Per sostituire il partente Mandragora, la dirigenza viola ha messo nel mirino un profilo di caratura internazionale che non ha bisogno di presentazioni: Marcelo Brozović. Il regista croato, classe 1992, si trova attualmente nella condizione di svincolato dopo aver terminato la sua esperienza in Arabia Saudita con l'Al-Nassr. L'idea di riportare in Italia l'ex perno dell'Inter è diventata nelle ultime ore una pista estremamente concreta, con i vertici del club toscano che stanno studiando la fattibilità economica dell'affare. La possibilità di tesserare un calciatore del suo calibro a parametro zero offre alla Fiorentina un vantaggio competitivo enorme, permettendo di investire il budget risparmiato sul cartellino direttamente sull'ingaggio del giocatore.
Dal punto di vista tattico, l'innesto di Brozović garantirebbe a Fabio Grosso quella visione di gioco e quella capacità di dettare i tempi che sono fondamentali per il suo sistema di gioco basato sul possesso palla. Il croato è celebre per la sua incredibile resistenza fisica e per la precisione chirurgica nei passaggi, doti che gli consentono di agire come schermo davanti alla difesa e, contemporaneamente, come primo costruttore della manovra offensiva. La sua profonda conoscenza della Serie A, maturata in anni di successi a Milano, ridurrebbe drasticamente i tempi di adattamento, offrendo alla squadra un leader esperto capace di gestire i momenti di massima pressione durante le sfide più delicate del campionato.

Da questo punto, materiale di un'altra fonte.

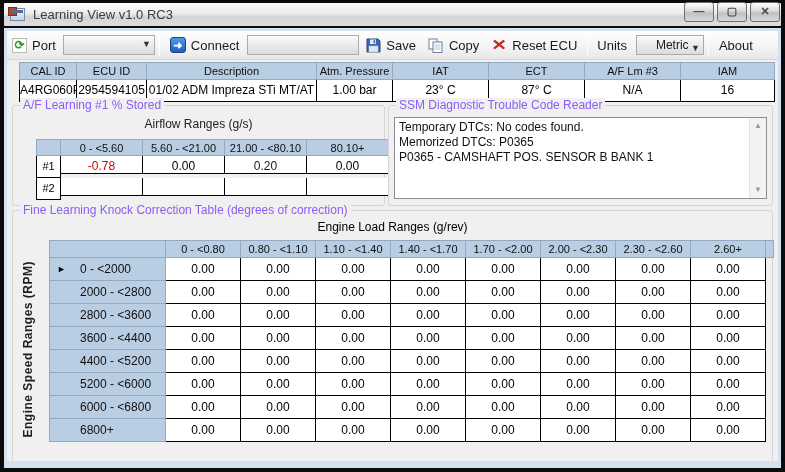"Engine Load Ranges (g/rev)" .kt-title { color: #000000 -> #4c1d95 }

Attualmente, la società viola sta portando avanti valutazioni approfondite sulla sostenibilità complessiva dell'operazione. Sebbene non ci sia un costo per il trasferimento, le richieste salariali di Brozović rappresentano lo scoglio principale, considerando i parametri economici del club. Tuttavia, la prospettiva di tornare protagonista in un campionato di alto livello e di guidare una piazza ambiziosa come quella di Firenze potrebbe spingere il croato ad accettare un contratto leggermente inferiore rispetto ai suoi standard passati. La dirigenza sta lavorando intensamente con l'entourage del calciatore per trovare un punto d'incontro che possa soddisfare le ambizioni di entrambe le parti, cercando di chiudere l'accordo nel minor tempo possibile.
La strategia della Fiorentina riflette la chiara volontà di alzare l'asticella e competere stabilmente per le posizioni di vertice della classifica. Con la cessione di Mandragora, il club ha dimostrato di non aver paura di rinnovarsi, puntando su profili che portino non solo qualità tecnica, ma anche una mentalità vincente e abitudine ai grandi palcoscenici. Oltre alla suggestione Brozović, restano monitorate altre opzioni per completare il reparto, ma il croato rimane la priorità assoluta per la sua unicità nel ruolo di metodista. I tifosi viola attendono con ansia sviluppi ufficiali, consapevoli che l'arrivo di un campione di tale esperienza potrebbe rappresentare il vero salto di qualità per le ambizioni della squadra in questa nuova annata sportiva.